On the other hand, a hydraulic cylinder 37 is fixed to the lower support 32, and the rod 38 is connected to the movable support 34. Then, the movable support table 34 is
And the lower mold 29 can be clamped and opened with respect to the upper mold 28.

Next, referring to FIG. 7, reference numeral 41 denotes an upper support, and reference numeral 42 denotes a lower support. The upper support table 41 and the lower support table 42 are connected by a plurality of guide rods 43... The upper support table 41 and the lower support table 42 are vertically guided by the guide rods 43. Movable support base
44 are provided. A lower mold 29 constituting the mold 1 is fixed to an upper surface of the lower support 42, and an upper mold 28 is fixed to a lower surface of the movable support 44. further,
An opening 45 is provided in the movable support 44 facing the upper surface of the upper mold 28, and a flat spiral high-frequency coil 30 is provided in the opening 45 near the upper mold 28. A movable plate 48 is fixed to the upper part of the movable support base 44 via support rods 47.
It is connected to a rod 50 of a hydraulic cylinder 49 fixedly provided to 41. Then, the movable support base 44 is moved up and down by the hydraulic cylinder 49 so that the upper mold 28 can be clamped and opened with respect to the lower mold 29.

In the above-described embodiment, the case where the mold 1 is formed of a ceramic material has been described. However, the present invention is not limited to this, and a metal material, another heat-resistant material, and the like can be appropriately changed.

〔The invention's effect〕

As described above, according to the present invention, a plurality of molten metal blocks are accommodated in the space of the mold and heated and melted by the induction heating means from the outside of the mold. Is unnecessary, the facility is simplified, the gas can be sufficiently released, and a cast product of stable quality without pinholes or cavities can be obtained.
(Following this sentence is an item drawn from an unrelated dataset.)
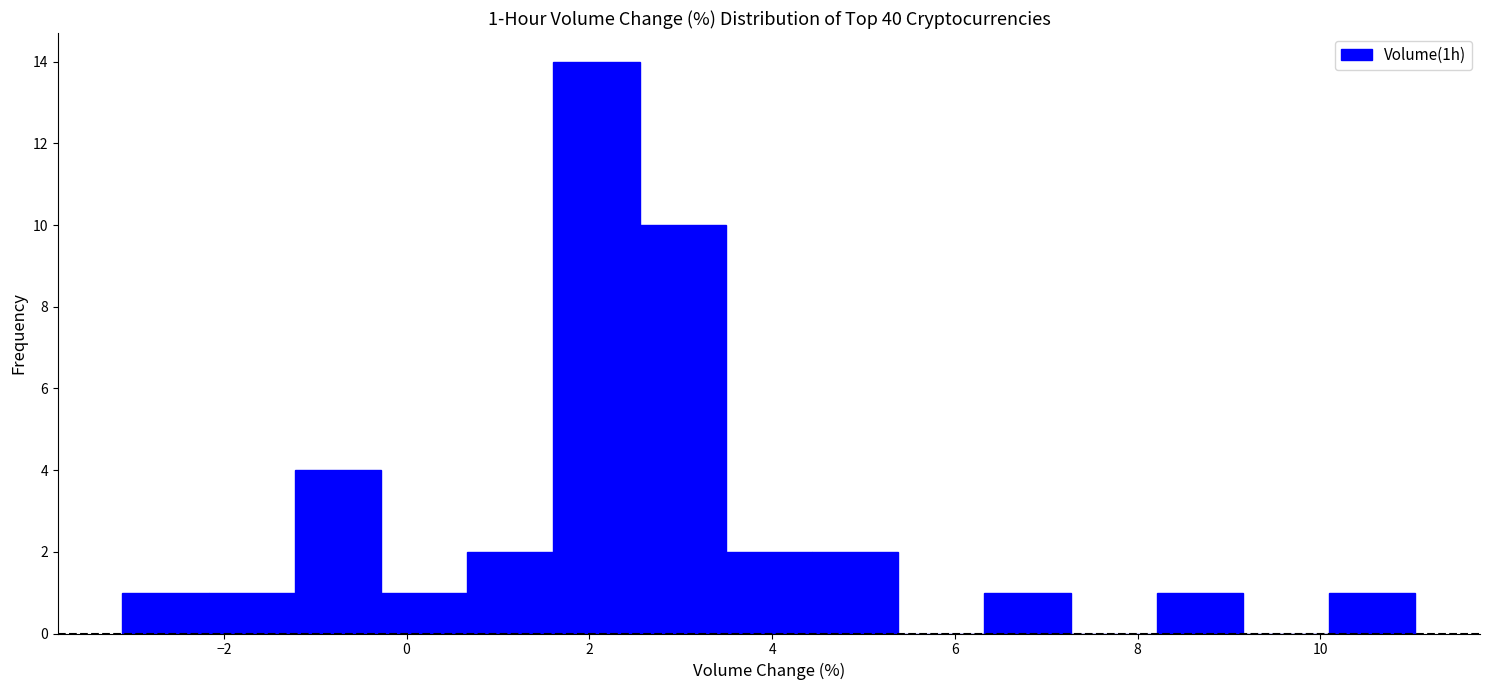

Over which range of the x-axis is the bar tallest?

1.6 to 2.6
[Brief description of the drawings]

1 (A) to 1 (C) are longitudinal sectional views of a mold showing a casting sequence showing a first embodiment of the present invention, and FIGS. 2 to 5 similarly show a die casting machine. Fig. 3 is a front view when the mold is clamped, Fig. 3 is a plan view thereof, Fig. 4 is a front view when the mold is opened, Fig. 5 is a cross-sectional view enlarging a portion A in Fig. 4, Fig. 6 and Fig. 7. FIG. 7 is a partially sectional front view showing another embodiment of the present invention. 1 ... mold, 4 ... space part, 8 ... vacuum pump, 27 ...
Aluminum block (metal block to be melted).

Claims (1)

(57) [Claims] 1. A first method for accommodating a plurality of molten metal lump in a space of a split mold and a molten metal lump of the same material as the molten metal lump in a hot water of the mold. And a second step of bringing a high-frequency coil closer to the mold; and inducing and heating and melting the metal to be melted from the outside of the mold by means of a high-frequency coil, and heating and melting the space of the mold during heating and melting. A vacuum suction and a vacuum suction of gas in the molten metal.